You know when you realise that you are starting to struggle with this type of injury because you start to feel a sharp morning stiffness in your heel or an ache after a run or do exercise that just won’t quit! So welcome to one of the most stubborn structures in the body. The Achilles tendon.
Your achilles tendon is the spring that powers every stride, jump, and push-off — storing and releasing energy like a coiled rubber band. But when that spring frays, we lose strength, speed, and rhythm.
The big point of this months newsletter is not about the the pathology itself, though interesting I want to go over one of the key principle rehab protocols that you should follow in the early stage of rehab.
One huge mistake that I see that is put out there is social media land is calf board stretching. If you have a pretty angry achilles, DO NOT stretch it!
That’s where isometrics come in.
Understanding the Problem: Why the Achilles Gets Grumpy
Your Achilles tendon connects your calf muscles (gastrocnemius and soleus) to your heel bone. Every step you take loads it with up to 6–8 times your bodyweight when running or jumping.
When that loading exceeds what the tendon is conditioned to handle, you can develop:
- Tendinopathy – thickening, stiffness, pain, and reduced elasticity.
- Insertional tendon pain near the heel bone.
- Loss of tendon stiffness, making every stride feel dull and heavy.
The key? The tendon doesn’t like rest, it likes smart, progressive load.
The Power of Isometrics
Unlike traditional movement-based exercises, isometrics involve holding a static contraction — no joint movement, but a strong muscle effort.
They’re low impact, easy to control, and when done right they build both tendon stiffness and pain tolerance. We need to realise that the tendon is highly adaptable connective tissue — but it only responds when the load is specific, intense, and sustained long enough to signal change.
So go hard on these as that is where the adaptation occurs.
- High effort (70–100% intensity)
- 10–20 second holds
Why Isometrics Works
They improve tendon stiffness: helps the tendon store and release elastic energy efficiently
They reduce pain: short isometric bouts can calm tendon pain
They allow early rehab — load the tendon safely without heavy impact
They build strength foundation — before progressing to eccentric or plyometric work.
On my YouTube page you will see a couple of early stage isometrics videos that I like to introduce to my clients. This is a small part of the rehab process but an important one so feel free to give these a go and if you know of someone that might benefit from this information then please do share.

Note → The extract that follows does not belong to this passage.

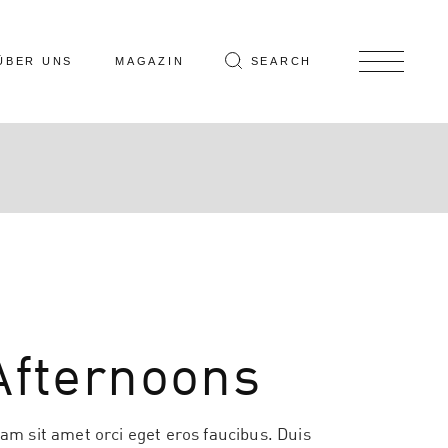
ÜBER UNS
MAGAZIN
SEARCH
Afternoons
iam sit amet orci eget eros faucibus. Duis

https://www.youtube.com/channel/UCGOaknEY2qmmbeEydn5zcXQ
Keep this in mind!
- Any pain during the exercise: Mild discomfort (1–3 / 10) is fine; sharp pain is not.
- Next day stiffness is normal. A little tightness is expected; if it worsens, scale load back.

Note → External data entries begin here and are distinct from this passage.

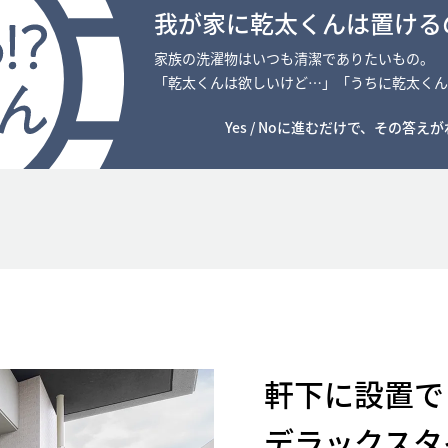
我が家に乾太くんは
置ける
家族の洗濯物はいつも清潔でありたいもの。
「乾太くんは欲しいけど…」「うちに乾太くん
Yes / Noに進むだけで、その答え
軒下に設置で
デラックスタ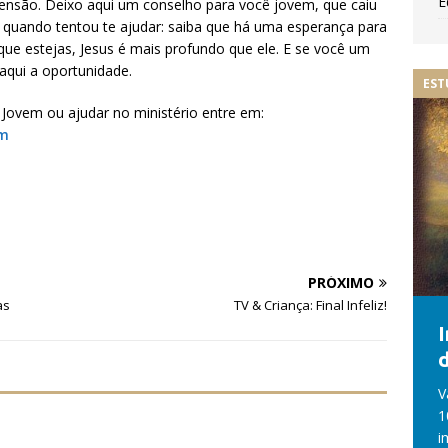
E
ensão. Deixo aqui um conselho para você jovem, que caiu
quando tentou te ajudar: saiba que há uma esperança para
ue estejas, Jesus é mais profundo que ele. E se você um
 aqui a oportunidade.
EST
Jovem ou ajudar no ministério entre em:
tm
PRÓXIMO
as
TV & Criança: Final Infeliz!
d
V
1
i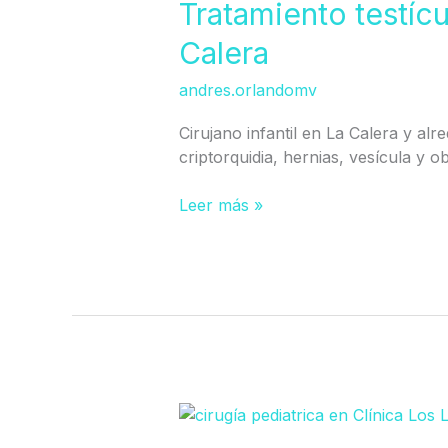
no
Tratamiento testíc
descendido
Calera
en
Calera
andres.orlandomv
Cirujano infantil en La Calera y alr
criptorquidia, hernias, vesícula y o
Leer más »
Tratamiento
Fimosis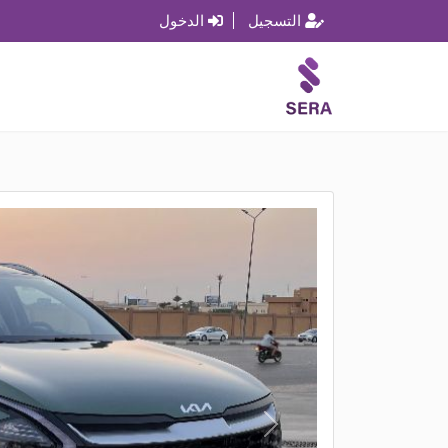
التسجيل
الدخول
P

- Consistency and intensity is important. Aim for two to three sessions a week beats one hard hit.
Your Achilles doesn’t need rest, it needs the right kind of work.
Isometrics give it structure, strength, and the stiffness it needs to do its job to spring, propel, and absorb force.
Whether you’re recovering from tendinopathy or simply chasing stronger, faster performance.
Load smart. Hold strong. Move better.